STATED GOAL A:
Put the lines of the listing into a JSON list of strings, one string per line, covering everything from the line containing "Q: What is the count of slippers?" down to the end of the listing, with blank lines and pictures left out.

PAGE TEXT:
——————————
Literary critics have imported these sociological models in order both to investigate and to account for gossip’s all-pervasive presence in Western literature; in the process they have shifted the terms of the debate. Building on the pioneering work of Patricia Spacks, scholars have interpreted gossip as a mode of resistance, a subversive speech that “will not be suppressed.” Feminists, queer theorists, and scholars of minority discourses have suggested the larger social and literary stakes of this subversive speech, arguing that gossip is the “resistant oral discourse of marginalized groups,” a means of critiquing majority culture and protecting community interests. While critics have explored gossip across the range of historical periods, discussion has focused primarily on nineteenth- and twentieth-century fiction, as scholars have pursued Spacks’s claim that gossip is integral to novelistic narration. Those few scholars, such as Karma Lochrie, who address medieval gossip, have embraced the current trend in gossip theory, interpreting idle talk as a transgressive social phenomenon—the resistant speech of that most marginalized of social groups, medieval women. Such an assumption, however, obscures as much as it reveals.

As I argue in this book, transformation rather than transgression is the principle underlying this discursive phenomenon. Although the models provided by contemporary gossip theorists provide insight into individual aspects of gossip’s multifaceted work, none of them adequately accounts for the role of idle talk in late medieval England and the concern it produced in civil and ecclesiastical authorities alike. While medieval English writers do exploit gossip’s capacity for social transgression, depicting women whose idle talk threatens to subvert official discourse, to reduce gossip to the status of marginalized speech is to overlook the ways in which it influences and structures orthodox literary and religious practices. Idle talk is not simply women’s speech in late medieval England; it is both the obstacle and the tool of priests and pastoral writers. And it is a device that enables vernacular poets to reinterpret Latin textual culture. Moreover, to reduce all idle talk to women’s work is both to miss the complicated ways in which Middle English writers represented women’s gossip and to underestimate its power. Gossip was certainly as transgressive in the Middle Ages as it is in contemporary culture, but to focus exclusively on the idea of transgression ignores these discursive appropriations that make idle talk both so problematic and so productive in late medieval England.
——————————
Dataset records
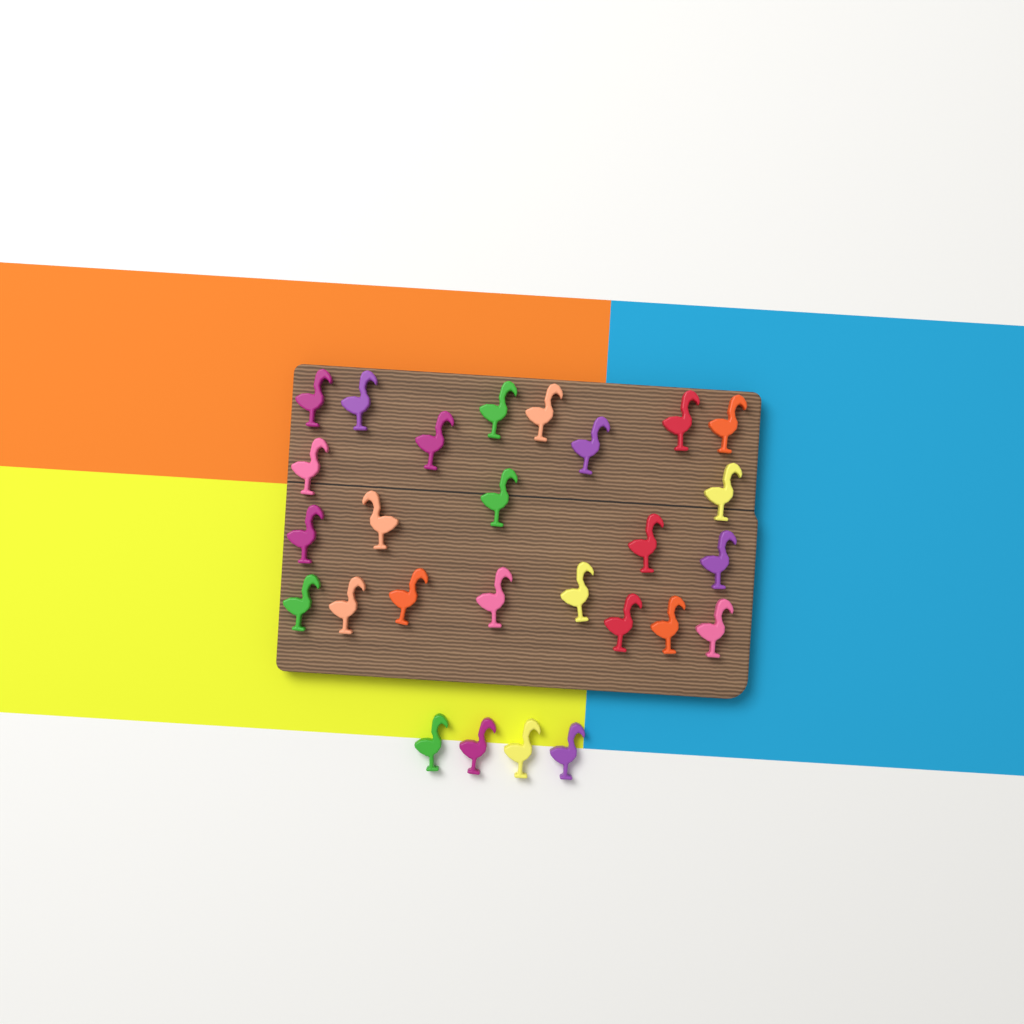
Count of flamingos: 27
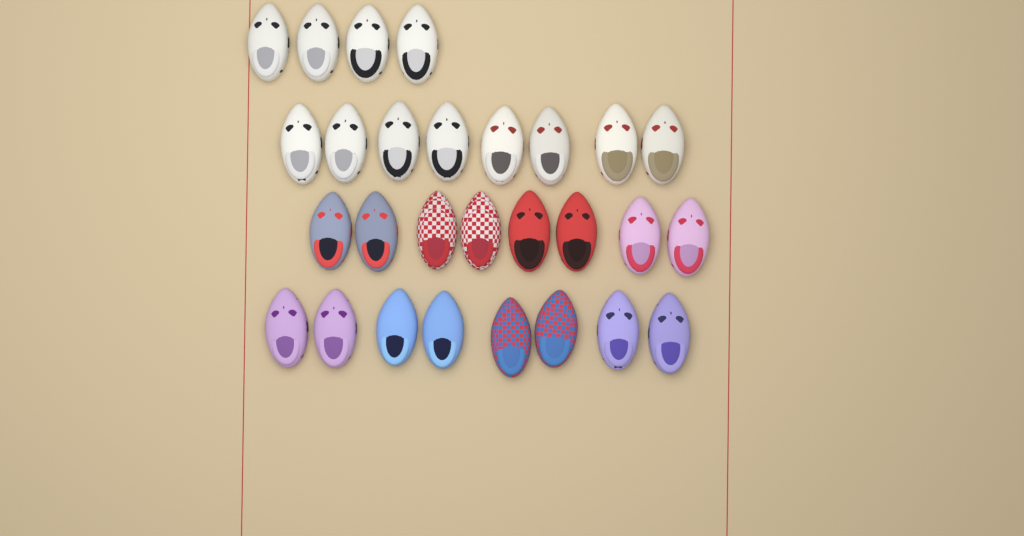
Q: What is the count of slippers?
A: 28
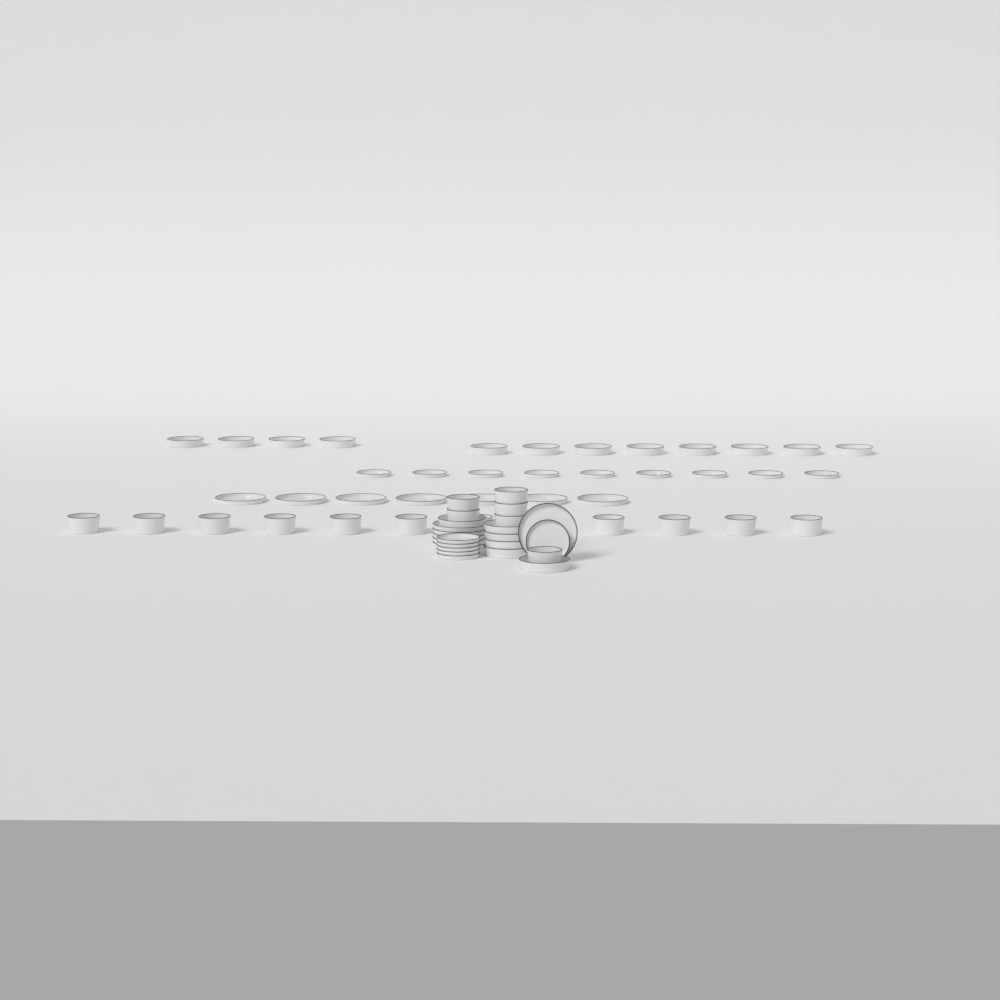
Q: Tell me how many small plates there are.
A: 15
——————————
STATED GOAL B:
In the passage on medieval gossip, why is it a mistake to treat idle talk in late medieval England as nothing more than the marginalized speech of women? Answer in one to three sentences.

COMPLETE OUTPUT A:
[
  "Q: What is the count of slippers?",
  "A: 28",
  "Q: Tell me how many small plates there are.",
  "A: 15"
]

COMPLETE OUTPUT B:
That view overlooks how gossip influences and structures orthodox literary and religious practices. Idle talk was both the obstacle and the tool of priests and pastoral writers, and a device that let vernacular poets reinterpret Latin textual culture. Reducing it to women's work also misses the complicated ways Middle English writers represented women's gossip and underestimates its power.